In March of 1918, the Germans again advanced through Grécourt, and the Unit was forced to evacuate the village. They ended up in Montdidier, where they helped to feed refugees and wounded soldiers. In Beauvais, they served as nurses, and ended up continuing in this role for two major battles in that region: Chateau-Thierry and Verdun.

Return:

After the end of the war, the Unit returned to Grécourt, to rebuild its work that had been destroyed by the re-occupation.
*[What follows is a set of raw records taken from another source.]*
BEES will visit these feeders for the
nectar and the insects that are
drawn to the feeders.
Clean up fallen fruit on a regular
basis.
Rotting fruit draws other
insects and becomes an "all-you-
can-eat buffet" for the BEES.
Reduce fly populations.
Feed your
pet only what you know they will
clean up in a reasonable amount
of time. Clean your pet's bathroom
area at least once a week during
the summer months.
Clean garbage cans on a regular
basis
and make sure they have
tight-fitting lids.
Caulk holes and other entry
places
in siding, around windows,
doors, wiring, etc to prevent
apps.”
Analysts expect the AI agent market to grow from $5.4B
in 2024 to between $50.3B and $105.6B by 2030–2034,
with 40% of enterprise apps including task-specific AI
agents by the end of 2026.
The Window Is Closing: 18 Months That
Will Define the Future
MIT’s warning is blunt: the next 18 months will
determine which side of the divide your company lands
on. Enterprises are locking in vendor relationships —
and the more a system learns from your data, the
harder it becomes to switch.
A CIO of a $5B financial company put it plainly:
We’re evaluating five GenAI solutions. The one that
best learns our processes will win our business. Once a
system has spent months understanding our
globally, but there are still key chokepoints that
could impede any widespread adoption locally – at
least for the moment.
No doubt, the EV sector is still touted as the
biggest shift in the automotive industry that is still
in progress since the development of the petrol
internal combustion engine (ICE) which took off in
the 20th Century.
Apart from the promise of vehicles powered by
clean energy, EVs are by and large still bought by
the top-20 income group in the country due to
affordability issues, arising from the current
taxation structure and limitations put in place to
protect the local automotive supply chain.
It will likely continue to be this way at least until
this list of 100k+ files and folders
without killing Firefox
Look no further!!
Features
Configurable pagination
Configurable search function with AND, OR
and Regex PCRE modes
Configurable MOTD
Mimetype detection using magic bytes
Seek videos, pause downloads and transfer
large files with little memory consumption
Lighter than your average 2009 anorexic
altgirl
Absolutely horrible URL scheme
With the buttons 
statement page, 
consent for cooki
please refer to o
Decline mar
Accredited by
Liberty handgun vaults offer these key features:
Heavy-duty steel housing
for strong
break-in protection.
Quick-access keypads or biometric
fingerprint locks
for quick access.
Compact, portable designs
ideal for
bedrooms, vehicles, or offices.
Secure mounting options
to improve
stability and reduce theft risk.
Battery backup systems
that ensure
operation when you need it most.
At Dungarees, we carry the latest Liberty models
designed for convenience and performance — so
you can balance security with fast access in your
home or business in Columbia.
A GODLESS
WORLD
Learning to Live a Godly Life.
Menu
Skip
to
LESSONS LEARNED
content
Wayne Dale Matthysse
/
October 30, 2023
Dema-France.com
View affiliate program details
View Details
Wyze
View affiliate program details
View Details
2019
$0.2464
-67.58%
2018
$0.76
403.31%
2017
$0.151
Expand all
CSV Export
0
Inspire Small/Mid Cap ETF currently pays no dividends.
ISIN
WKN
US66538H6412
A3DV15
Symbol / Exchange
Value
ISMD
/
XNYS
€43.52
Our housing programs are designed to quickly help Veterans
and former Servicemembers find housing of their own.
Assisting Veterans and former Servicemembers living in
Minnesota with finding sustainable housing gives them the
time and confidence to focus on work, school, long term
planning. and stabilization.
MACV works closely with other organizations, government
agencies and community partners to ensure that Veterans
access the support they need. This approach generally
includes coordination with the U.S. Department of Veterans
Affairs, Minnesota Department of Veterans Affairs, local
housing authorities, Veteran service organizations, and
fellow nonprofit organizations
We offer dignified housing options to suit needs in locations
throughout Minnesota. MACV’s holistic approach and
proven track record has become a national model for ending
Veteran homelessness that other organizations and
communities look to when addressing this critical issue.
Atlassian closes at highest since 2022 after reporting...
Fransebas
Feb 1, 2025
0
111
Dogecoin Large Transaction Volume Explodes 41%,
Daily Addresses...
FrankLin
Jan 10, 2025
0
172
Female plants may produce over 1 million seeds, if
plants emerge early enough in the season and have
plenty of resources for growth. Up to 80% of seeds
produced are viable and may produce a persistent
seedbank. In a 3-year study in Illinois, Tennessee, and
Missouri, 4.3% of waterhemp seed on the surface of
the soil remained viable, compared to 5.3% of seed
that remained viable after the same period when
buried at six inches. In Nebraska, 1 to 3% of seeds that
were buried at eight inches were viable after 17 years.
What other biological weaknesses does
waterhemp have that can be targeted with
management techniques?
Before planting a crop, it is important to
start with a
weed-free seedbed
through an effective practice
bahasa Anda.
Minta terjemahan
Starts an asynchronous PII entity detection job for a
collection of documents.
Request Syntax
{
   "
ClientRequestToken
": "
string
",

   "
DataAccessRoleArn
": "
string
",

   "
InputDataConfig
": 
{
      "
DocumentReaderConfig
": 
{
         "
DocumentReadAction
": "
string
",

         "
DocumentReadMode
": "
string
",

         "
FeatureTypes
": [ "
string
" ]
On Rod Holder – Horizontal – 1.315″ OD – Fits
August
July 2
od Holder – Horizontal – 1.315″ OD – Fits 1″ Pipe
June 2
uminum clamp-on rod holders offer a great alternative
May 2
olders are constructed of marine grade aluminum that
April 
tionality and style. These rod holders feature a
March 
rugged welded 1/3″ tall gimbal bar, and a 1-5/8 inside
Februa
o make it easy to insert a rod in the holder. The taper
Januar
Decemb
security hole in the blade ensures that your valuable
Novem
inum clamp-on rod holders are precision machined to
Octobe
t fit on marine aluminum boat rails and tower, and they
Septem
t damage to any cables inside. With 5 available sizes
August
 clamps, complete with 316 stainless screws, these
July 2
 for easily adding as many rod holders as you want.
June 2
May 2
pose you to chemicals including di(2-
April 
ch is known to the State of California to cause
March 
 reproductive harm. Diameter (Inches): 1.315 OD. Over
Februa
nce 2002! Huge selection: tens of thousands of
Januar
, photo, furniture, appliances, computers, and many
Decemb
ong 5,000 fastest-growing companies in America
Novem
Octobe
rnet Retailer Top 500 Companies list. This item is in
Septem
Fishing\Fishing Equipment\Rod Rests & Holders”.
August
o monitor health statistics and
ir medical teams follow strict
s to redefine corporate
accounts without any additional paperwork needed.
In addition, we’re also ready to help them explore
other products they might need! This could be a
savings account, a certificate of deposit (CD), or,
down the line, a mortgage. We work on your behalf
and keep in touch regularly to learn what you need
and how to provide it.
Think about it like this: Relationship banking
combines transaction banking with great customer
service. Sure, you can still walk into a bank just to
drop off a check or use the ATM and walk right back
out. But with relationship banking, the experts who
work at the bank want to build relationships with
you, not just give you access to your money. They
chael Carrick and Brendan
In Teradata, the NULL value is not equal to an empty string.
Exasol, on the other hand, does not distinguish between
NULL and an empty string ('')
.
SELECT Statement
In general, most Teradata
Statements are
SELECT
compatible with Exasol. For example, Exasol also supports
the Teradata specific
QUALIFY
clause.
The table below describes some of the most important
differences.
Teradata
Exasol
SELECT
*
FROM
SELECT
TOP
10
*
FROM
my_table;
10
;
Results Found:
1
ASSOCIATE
This work was different, as one of the Unit described, for “By this time the Unit knew that they were not doing relief work only but that they were building for the future…It cannot be too often emphasized that the kind of work the Unit was doing in public health and child welfare was really blazing a trail for all rural France…”. The Unit established a school and a community center, which they called a ‘Foyer’. In the spring of 1920, they turned over their work to a French organization, the Secours d’Urgence, although members of the Unit remained until the latter was firmly established, to ensure that their work would be carried on.

Awards and Recognition:

The Smith College Relief Unit earned much recognition for its long and fruitful service in France. The French government gave them the Silver Medal of the Reconnaissance Française for “spiritual and great material help to the inhabitants of the department of the Somme…”.

The Smith College Board of Trustees under President Nielson built the Grécourt Gates, which still stand outside College Hall, as a memorial to the work of the Unit. They are a replica of the gates of Chateau Grécourt, and were wrought by French ironworkers. The gates were dedicated on October 18, 1924, and ceremonially opened by Harriet Boyd Hawes and Marie Wolfs, two of the directors of the Unit.